Dataset entries:
· · ·

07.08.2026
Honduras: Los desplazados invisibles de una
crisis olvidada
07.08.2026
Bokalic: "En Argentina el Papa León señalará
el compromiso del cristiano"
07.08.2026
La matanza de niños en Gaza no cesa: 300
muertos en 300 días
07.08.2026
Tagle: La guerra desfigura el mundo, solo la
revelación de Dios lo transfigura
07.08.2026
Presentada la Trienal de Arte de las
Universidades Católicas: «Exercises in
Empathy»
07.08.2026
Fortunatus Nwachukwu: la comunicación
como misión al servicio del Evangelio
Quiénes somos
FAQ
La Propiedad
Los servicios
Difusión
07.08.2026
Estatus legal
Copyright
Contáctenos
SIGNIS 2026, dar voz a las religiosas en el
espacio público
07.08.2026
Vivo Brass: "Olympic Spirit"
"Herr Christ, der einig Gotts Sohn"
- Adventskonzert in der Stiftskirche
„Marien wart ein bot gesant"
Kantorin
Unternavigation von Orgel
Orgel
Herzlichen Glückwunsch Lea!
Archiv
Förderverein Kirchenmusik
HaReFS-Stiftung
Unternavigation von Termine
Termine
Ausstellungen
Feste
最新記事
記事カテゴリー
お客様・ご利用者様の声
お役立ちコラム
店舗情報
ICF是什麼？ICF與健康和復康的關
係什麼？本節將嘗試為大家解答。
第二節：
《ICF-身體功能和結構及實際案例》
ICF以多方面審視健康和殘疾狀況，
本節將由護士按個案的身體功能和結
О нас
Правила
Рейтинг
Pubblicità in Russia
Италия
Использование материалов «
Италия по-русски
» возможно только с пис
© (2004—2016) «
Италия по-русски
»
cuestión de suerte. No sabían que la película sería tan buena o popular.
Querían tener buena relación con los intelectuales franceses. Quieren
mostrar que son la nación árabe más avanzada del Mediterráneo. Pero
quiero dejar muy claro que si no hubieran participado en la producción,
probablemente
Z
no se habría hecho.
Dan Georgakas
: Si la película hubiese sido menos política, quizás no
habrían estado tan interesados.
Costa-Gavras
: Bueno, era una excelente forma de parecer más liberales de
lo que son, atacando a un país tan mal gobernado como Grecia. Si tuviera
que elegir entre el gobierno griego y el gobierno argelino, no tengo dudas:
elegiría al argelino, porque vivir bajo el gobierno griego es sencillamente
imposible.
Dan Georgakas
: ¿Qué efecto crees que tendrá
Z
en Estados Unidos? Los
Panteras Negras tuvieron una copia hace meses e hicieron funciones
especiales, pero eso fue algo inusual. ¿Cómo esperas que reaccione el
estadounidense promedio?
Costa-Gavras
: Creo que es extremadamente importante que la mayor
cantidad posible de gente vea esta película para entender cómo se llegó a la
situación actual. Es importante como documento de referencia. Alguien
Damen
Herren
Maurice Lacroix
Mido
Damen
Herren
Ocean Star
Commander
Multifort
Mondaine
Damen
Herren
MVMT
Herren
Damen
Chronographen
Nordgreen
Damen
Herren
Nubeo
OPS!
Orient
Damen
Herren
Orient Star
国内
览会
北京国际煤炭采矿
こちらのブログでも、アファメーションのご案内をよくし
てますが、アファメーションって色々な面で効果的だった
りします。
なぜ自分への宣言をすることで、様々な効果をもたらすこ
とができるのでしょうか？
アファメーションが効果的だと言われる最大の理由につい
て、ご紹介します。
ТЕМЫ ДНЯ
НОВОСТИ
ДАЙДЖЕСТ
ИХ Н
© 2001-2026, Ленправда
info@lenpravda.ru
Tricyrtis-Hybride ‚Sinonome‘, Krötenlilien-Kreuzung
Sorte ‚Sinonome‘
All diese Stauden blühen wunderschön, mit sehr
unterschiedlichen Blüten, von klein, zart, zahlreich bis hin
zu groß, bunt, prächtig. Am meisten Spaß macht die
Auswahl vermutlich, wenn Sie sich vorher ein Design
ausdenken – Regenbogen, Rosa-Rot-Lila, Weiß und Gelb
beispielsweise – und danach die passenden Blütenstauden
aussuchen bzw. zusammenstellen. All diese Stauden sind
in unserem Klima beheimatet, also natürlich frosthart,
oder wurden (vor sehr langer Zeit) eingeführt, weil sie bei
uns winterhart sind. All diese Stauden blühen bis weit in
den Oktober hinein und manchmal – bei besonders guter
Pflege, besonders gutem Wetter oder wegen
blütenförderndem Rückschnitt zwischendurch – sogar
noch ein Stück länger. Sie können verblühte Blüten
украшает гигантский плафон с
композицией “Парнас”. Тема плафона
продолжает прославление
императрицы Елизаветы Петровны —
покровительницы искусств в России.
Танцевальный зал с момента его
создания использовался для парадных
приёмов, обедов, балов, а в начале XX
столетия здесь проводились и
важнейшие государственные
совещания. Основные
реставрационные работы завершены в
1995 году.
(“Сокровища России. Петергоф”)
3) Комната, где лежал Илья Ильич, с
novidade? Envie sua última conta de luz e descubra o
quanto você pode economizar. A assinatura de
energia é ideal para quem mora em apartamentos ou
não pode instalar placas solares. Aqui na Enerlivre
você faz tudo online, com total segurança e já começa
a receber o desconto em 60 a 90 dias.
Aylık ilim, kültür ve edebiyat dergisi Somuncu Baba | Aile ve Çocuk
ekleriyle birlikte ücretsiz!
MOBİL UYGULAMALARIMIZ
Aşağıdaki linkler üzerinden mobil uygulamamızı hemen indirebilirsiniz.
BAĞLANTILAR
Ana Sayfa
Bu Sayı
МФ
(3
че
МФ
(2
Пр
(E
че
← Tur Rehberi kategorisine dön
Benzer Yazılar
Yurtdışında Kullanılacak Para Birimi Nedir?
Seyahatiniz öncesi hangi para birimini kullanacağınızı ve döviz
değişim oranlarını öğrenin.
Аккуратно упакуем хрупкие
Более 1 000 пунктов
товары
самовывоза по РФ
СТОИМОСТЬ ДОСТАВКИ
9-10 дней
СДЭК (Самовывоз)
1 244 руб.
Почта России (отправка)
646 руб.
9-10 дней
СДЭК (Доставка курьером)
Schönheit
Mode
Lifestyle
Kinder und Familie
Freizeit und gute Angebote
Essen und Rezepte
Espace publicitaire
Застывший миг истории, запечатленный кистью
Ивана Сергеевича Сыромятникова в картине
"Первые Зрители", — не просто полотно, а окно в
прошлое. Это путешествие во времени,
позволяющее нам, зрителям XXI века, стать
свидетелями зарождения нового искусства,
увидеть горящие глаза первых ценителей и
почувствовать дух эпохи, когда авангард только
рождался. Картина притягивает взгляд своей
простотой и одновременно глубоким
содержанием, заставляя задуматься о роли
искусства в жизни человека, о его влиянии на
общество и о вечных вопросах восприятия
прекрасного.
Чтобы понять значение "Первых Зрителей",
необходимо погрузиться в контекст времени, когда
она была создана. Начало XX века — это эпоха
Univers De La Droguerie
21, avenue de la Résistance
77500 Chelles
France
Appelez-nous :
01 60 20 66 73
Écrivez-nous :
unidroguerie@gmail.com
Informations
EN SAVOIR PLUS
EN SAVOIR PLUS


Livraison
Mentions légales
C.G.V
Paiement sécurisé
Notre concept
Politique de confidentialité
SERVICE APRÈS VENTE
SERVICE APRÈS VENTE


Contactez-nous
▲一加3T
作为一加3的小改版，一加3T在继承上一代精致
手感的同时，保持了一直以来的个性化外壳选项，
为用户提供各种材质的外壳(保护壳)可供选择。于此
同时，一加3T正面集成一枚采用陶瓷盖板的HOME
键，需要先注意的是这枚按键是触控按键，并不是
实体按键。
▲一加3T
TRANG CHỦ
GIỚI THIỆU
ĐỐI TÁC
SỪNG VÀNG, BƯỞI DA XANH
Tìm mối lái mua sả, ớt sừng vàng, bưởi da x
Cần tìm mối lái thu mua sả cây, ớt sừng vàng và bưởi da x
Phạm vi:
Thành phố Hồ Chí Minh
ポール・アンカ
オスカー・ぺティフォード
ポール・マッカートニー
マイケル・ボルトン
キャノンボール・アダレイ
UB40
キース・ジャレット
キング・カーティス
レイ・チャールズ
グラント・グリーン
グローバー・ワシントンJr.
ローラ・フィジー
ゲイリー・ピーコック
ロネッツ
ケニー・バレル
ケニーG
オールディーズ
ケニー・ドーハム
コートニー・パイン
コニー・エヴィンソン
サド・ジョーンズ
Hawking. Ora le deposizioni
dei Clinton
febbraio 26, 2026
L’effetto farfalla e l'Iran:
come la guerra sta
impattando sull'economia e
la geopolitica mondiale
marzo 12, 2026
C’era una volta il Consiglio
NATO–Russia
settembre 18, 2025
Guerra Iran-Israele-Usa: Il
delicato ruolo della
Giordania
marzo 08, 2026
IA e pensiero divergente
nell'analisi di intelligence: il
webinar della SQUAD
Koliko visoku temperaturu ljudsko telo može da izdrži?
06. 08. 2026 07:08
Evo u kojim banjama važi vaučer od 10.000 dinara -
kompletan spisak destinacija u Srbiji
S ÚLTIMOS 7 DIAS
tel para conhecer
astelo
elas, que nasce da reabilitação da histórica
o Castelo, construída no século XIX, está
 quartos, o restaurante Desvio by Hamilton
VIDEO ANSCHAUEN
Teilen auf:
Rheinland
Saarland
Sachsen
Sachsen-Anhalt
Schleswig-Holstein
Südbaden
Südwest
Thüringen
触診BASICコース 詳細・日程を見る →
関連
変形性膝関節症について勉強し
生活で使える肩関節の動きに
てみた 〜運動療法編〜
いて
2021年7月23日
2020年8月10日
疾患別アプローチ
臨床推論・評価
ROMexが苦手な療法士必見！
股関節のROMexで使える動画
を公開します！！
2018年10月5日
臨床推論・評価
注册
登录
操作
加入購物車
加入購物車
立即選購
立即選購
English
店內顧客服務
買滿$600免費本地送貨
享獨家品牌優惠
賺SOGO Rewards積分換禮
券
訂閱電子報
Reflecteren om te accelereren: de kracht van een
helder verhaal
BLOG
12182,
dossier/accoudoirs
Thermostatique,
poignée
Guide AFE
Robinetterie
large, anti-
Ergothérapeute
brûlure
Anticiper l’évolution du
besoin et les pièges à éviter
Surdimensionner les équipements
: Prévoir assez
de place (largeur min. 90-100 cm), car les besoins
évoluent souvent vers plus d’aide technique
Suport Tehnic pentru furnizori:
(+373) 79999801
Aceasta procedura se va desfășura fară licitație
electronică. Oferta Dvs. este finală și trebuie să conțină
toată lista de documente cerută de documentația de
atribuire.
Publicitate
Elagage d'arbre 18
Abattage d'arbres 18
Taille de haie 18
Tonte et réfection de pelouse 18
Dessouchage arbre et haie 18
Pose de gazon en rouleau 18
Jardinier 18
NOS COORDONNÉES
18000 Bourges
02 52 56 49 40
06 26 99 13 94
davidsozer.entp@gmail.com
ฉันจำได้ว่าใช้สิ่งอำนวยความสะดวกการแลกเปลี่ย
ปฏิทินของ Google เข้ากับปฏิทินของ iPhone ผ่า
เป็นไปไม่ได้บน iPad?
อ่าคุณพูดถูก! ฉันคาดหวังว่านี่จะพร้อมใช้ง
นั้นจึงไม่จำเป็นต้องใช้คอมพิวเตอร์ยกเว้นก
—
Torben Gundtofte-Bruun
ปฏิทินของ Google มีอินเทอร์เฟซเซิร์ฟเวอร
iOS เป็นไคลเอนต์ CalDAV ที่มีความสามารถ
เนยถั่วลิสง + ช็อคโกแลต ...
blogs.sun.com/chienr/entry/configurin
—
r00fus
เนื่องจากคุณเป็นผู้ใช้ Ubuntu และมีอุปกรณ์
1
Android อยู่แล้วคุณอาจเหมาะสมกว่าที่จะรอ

· · ·

→ PROBLEM STATEMENT:
What are the lines of the data above that include the string "griego"? Copy them.

→ RESULT FOR THIS TASK:
que elegir entre el gobierno griego y el gobierno argelino, no tengo dudas:
elegiría al argelino, porque vivir bajo el gobierno griego es sencillamente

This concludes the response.